=== Raw data ===

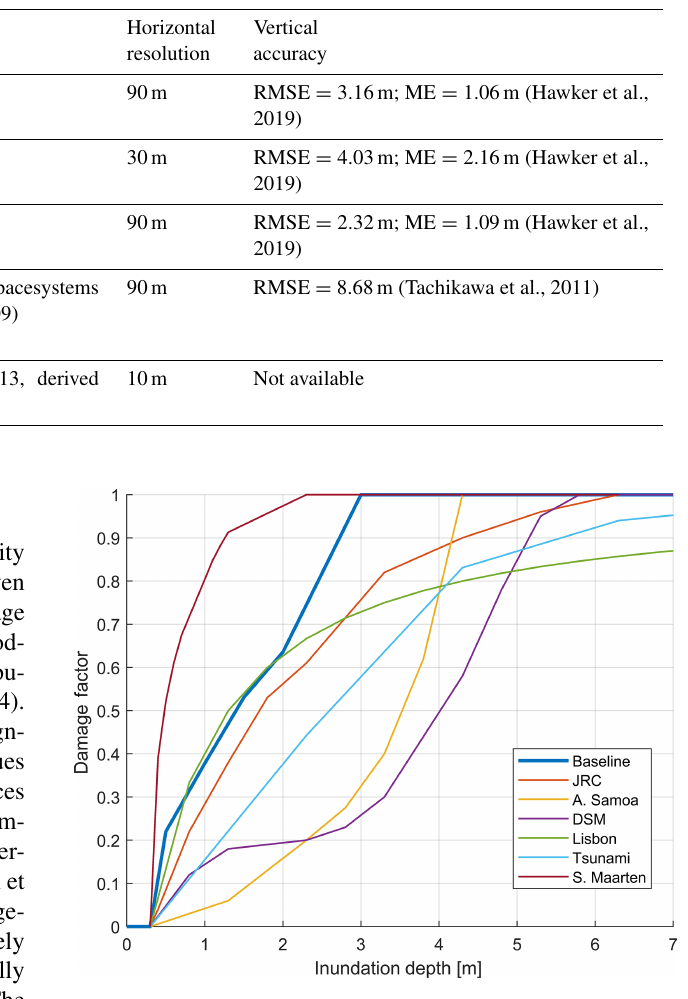
Figure 4. Overview of the different DDFs investigated in the study, including concave (Baseline, JRC, Lisbon, S. Maarten and Tsunami) and convex (American Samoa and damage scanner model, DSM) types. See Table 3 for details of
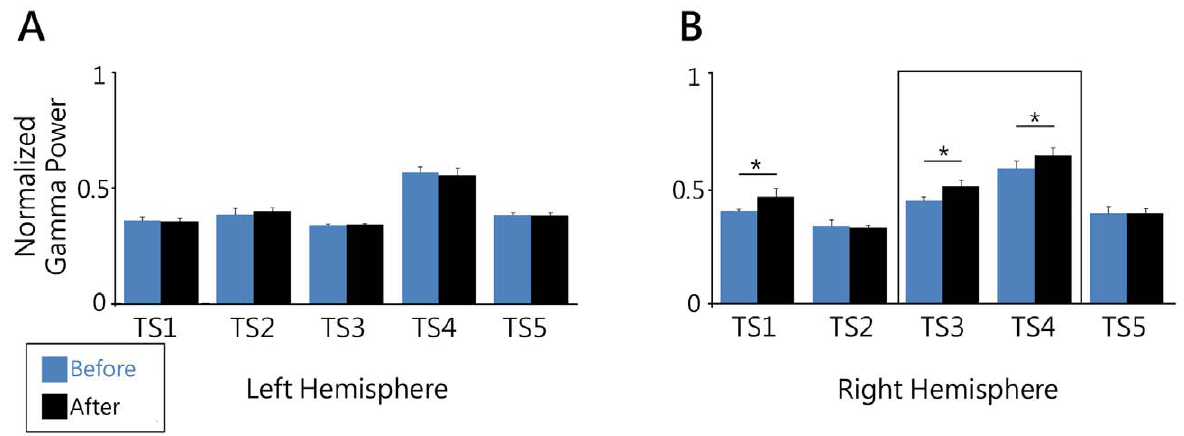
Figure 5. Spectral difference plots were computed to visualize changes in gamma power following acute stimulation. Power spectra for each channel were averaged for 60 seconds proceeding and following 30 seconds of continuous stimulation in each patient. Gamma band power measured before stimulation was compared to gamma band power after stimulation. A) Spectral differences in all patients from channel four in the Left hemisphere. No subjects showed acute changes in gamma power. B) Spectral difference measured in the right hemisphere. TS1, TS3, and TS4 showed significant increases in gamma power following acute stimulation. Asterisk indicates significance at the 0.05 level. Box indicates TS3 and TS4 as best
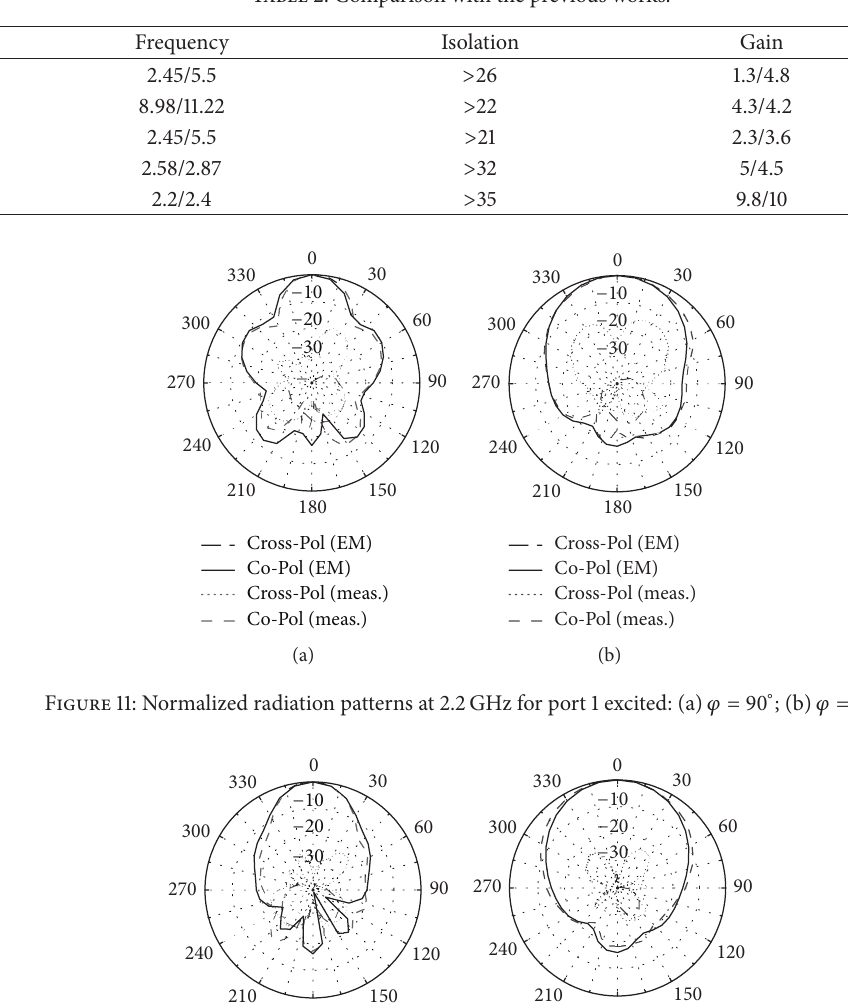
Table 2: Comparison with the previous works.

===

▶ _Problem description_
The whole listing, pictures excluded, should be output exactly.

▶ _Solution to the exercise_
Figure 4. Overview of the different DDFs investigated in the study, including concave (Baseline, JRC, Lisbon, S. Maarten and Tsunami) and convex (American Samoa and damage scanner model, DSM) types. See Table 3 for details of
Figure 5. Spectral difference plots were computed to visualize changes in gamma power following acute stimulation. Power spectra for each channel were averaged for 60 seconds proceeding and following 30 seconds of continuous stimulation in each patient. Gamma band power measured before stimulation was compared to gamma band power after stimulation. A) Spectral differences in all patients from channel four in the Left hemisphere. No subjects showed acute changes in gamma power. B) Spectral difference measured in the right hemisphere. TS1, TS3, and TS4 showed significant increases in gamma power following acute stimulation. Asterisk indicates significance at the 0.05 level. Box indicates TS3 and TS4 as best
Table 2: Comparison with the previous works.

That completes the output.